((

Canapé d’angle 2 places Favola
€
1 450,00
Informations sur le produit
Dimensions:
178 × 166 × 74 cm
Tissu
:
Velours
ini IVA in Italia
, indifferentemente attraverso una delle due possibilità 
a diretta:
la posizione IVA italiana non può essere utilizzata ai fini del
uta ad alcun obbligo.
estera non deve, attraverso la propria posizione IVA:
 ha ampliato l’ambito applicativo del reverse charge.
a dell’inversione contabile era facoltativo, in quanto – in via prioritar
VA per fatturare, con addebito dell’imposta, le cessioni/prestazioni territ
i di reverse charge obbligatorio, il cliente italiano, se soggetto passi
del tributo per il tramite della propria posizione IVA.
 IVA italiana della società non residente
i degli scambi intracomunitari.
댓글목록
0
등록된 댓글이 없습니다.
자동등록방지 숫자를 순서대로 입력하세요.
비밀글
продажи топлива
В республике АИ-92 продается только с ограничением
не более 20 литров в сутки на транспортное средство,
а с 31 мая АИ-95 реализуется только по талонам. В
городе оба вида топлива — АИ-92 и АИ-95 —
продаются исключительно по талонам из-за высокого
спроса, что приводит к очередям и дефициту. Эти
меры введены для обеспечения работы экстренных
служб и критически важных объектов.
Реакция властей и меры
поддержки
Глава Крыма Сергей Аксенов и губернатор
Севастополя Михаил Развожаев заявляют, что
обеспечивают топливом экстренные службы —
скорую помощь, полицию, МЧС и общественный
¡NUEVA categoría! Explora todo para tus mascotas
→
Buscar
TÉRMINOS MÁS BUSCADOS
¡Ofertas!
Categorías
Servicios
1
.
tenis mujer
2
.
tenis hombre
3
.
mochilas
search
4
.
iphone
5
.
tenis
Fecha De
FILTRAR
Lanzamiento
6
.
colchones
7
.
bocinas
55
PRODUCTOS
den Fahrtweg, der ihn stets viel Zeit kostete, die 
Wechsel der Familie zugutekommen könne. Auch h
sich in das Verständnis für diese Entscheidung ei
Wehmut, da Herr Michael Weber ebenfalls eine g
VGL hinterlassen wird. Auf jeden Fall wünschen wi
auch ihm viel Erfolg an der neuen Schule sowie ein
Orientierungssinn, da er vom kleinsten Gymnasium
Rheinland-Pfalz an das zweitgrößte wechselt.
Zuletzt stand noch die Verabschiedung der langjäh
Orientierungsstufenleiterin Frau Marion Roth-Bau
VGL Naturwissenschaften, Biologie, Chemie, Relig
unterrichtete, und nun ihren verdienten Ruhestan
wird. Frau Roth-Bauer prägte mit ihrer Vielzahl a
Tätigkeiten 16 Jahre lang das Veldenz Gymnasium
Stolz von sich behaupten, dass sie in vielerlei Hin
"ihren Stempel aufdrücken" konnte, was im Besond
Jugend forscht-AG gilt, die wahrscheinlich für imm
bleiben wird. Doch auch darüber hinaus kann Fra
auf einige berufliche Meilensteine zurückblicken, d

))

Exercise goal:
Copy down the complete data exactly as supplied.

Answer space:
Canapé d’angle 2 places Favola
€
1 450,00
Informations sur le produit
Dimensions:
178 × 166 × 74 cm
Tissu
:
Velours
ini IVA in Italia
, indifferentemente attraverso una delle due possibilità 
a diretta:
la posizione IVA italiana non può essere utilizzata ai fini del
uta ad alcun obbligo.
estera non deve, attraverso la propria posizione IVA:
 ha ampliato l’ambito applicativo del reverse charge.
a dell’inversione contabile era facoltativo, in quanto – in via prioritar
VA per fatturare, con addebito dell’imposta, le cessioni/prestazioni territ
i di reverse charge obbligatorio, il cliente italiano, se soggetto passi
del tributo per il tramite della propria posizione IVA.
 IVA italiana della società non residente
i degli scambi intracomunitari.
댓글목록
0
등록된 댓글이 없습니다.
자동등록방지 숫자를 순서대로 입력하세요.
비밀글
продажи топлива
В республике АИ-92 продается только с ограничением
не более 20 литров в сутки на транспортное средство,
а с 31 мая АИ-95 реализуется только по талонам. В
городе оба вида топлива — АИ-92 и АИ-95 —
продаются исключительно по талонам из-за высокого
спроса, что приводит к очередям и дефициту. Эти
меры введены для обеспечения работы экстренных
служб и критически важных объектов.
Реакция властей и меры
поддержки
Глава Крыма Сергей Аксенов и губернатор
Севастополя Михаил Развожаев заявляют, что
обеспечивают топливом экстренные службы —
скорую помощь, полицию, МЧС и общественный
¡NUEVA categoría! Explora todo para tus mascotas
→
Buscar
TÉRMINOS MÁS BUSCADOS
¡Ofertas!
Categorías
Servicios
1
.
tenis mujer
2
.
tenis hombre
3
.
mochilas
search
4
.
iphone
5
.
tenis
Fecha De
FILTRAR
Lanzamiento
6
.
colchones
7
.
bocinas
55
PRODUCTOS
den Fahrtweg, der ihn stets viel Zeit kostete, die 
Wechsel der Familie zugutekommen könne. Auch h
sich in das Verständnis für diese Entscheidung ei
Wehmut, da Herr Michael Weber ebenfalls eine g
VGL hinterlassen wird. Auf jeden Fall wünschen wi
auch ihm viel Erfolg an der neuen Schule sowie ein
Orientierungssinn, da er vom kleinsten Gymnasium
Rheinland-Pfalz an das zweitgrößte wechselt.
Zuletzt stand noch die Verabschiedung der langjäh
Orientierungsstufenleiterin Frau Marion Roth-Bau
VGL Naturwissenschaften, Biologie, Chemie, Relig
unterrichtete, und nun ihren verdienten Ruhestan
wird. Frau Roth-Bauer prägte mit ihrer Vielzahl a
Tätigkeiten 16 Jahre lang das Veldenz Gymnasium
Stolz von sich behaupten, dass sie in vielerlei Hin
"ihren Stempel aufdrücken" konnte, was im Besond
Jugend forscht-AG gilt, die wahrscheinlich für imm
bleiben wird. Doch auch darüber hinaus kann Fra
auf einige berufliche Meilensteine zurückblicken, d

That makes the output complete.